Côte d’Ivoire Lowers VAT, Boosts Energy Investment

Côte d’Ivoire Cuts VAT on Agricultural Inputs and Secures CFA180 Billion for Regional Energy Development

Côte d’Ivoire has introduced a reduced Value Added Tax (VAT) rate on key agricultural inputs and approved a major regional energy financing package as part of efforts to support farmers and strengthen the country's role in West Africa’s power sector.

Finance and Budget Minister Adama Coulibaly announced that a reduced VAT rate of 9% will apply to fertilizers, animal feed, agricultural fibers and selected agricultural inputs.

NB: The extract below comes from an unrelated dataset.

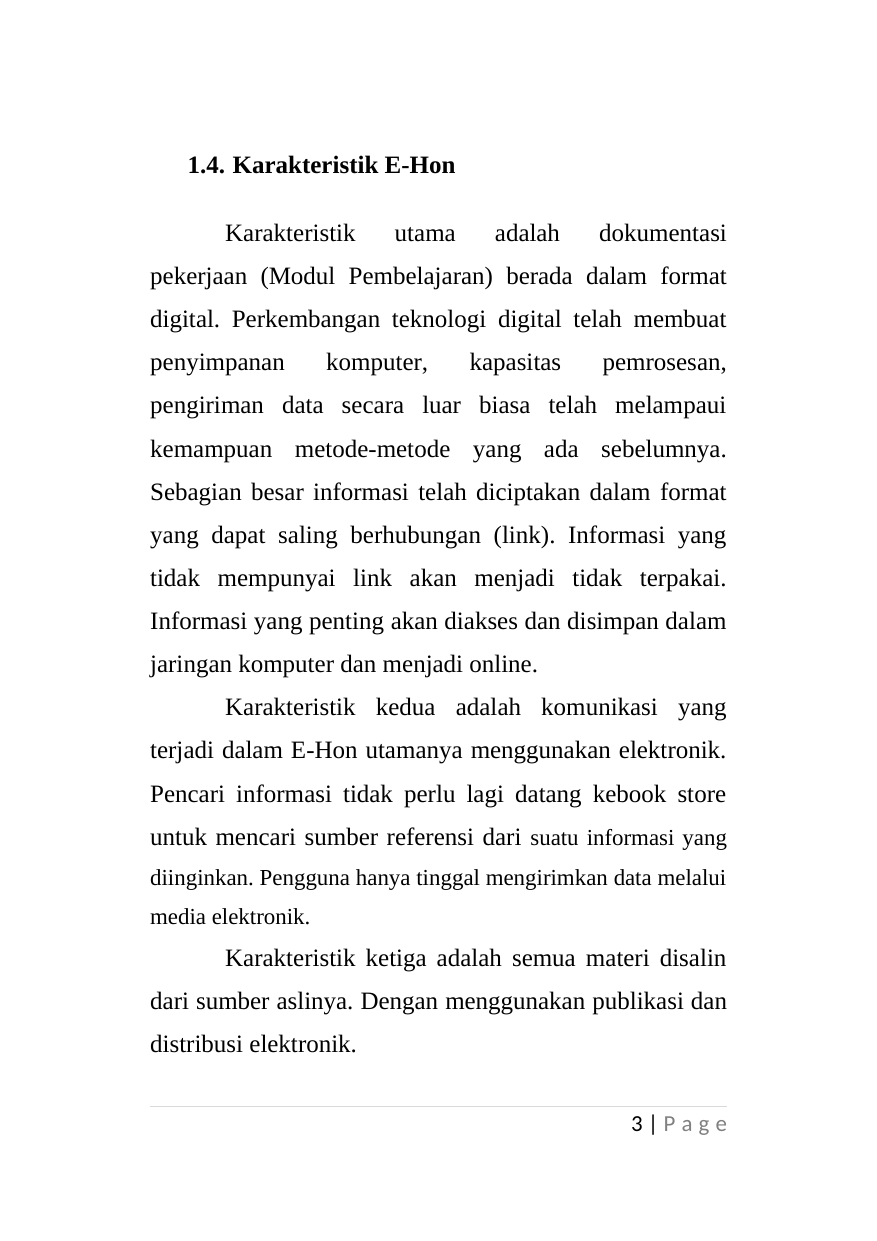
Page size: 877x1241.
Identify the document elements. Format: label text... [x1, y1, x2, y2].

The measure is intended to ease production costs for farmers and livestock producers while maintaining the competitiveness of the agricultural sector.

The government said the reduced rate would help limit the impact of fiscal reforms on production costs and prevent significant increases in consumer prices. The standard VAT rate in Côte d’Ivoire is 18%.

“We decided to apply a 9% rate in order to avoid potential price increases for consumers while encouraging operators in the sector to further develop their activities,” Coulibaly told lawmakers during discussions on the reform package.

In a parallel move, the government approved the establishment of the Millennium Challenge Account–Côte d’Ivoire Regional (MCA-CI Regional), the entity responsible for implementing the Regional Energy Compact signed with the United States Millennium Challenge Corporation (MCC).

The program mobilizes $322.5 million, equivalent to approximately CFA180 billion, to strengthen cross-border electricity trade and accelerate regional energy integration across West Africa.

Authorities said the funding will support the modernization of electricity infrastructure, improve power transmission networks and enhance the capacity of energy sector stakeholders. The initiative is expected to reinforce Côte d’Ivoire’s position as a leading electricity exporter within the region.

The reforms come as the country seeks to boost agricultural productivity while meeting growing regional demand for electricity. The government has also announced that revenues from a former refining-sector levy will be redirected toward priority investments in the electricity sector.

Analysts say the combined measures reflect the government's strategy of supporting agricultural production, controlling inflationary pressures and expanding energy infrastructure—three key pillars of Côte d’Ivoire’s economic development agenda.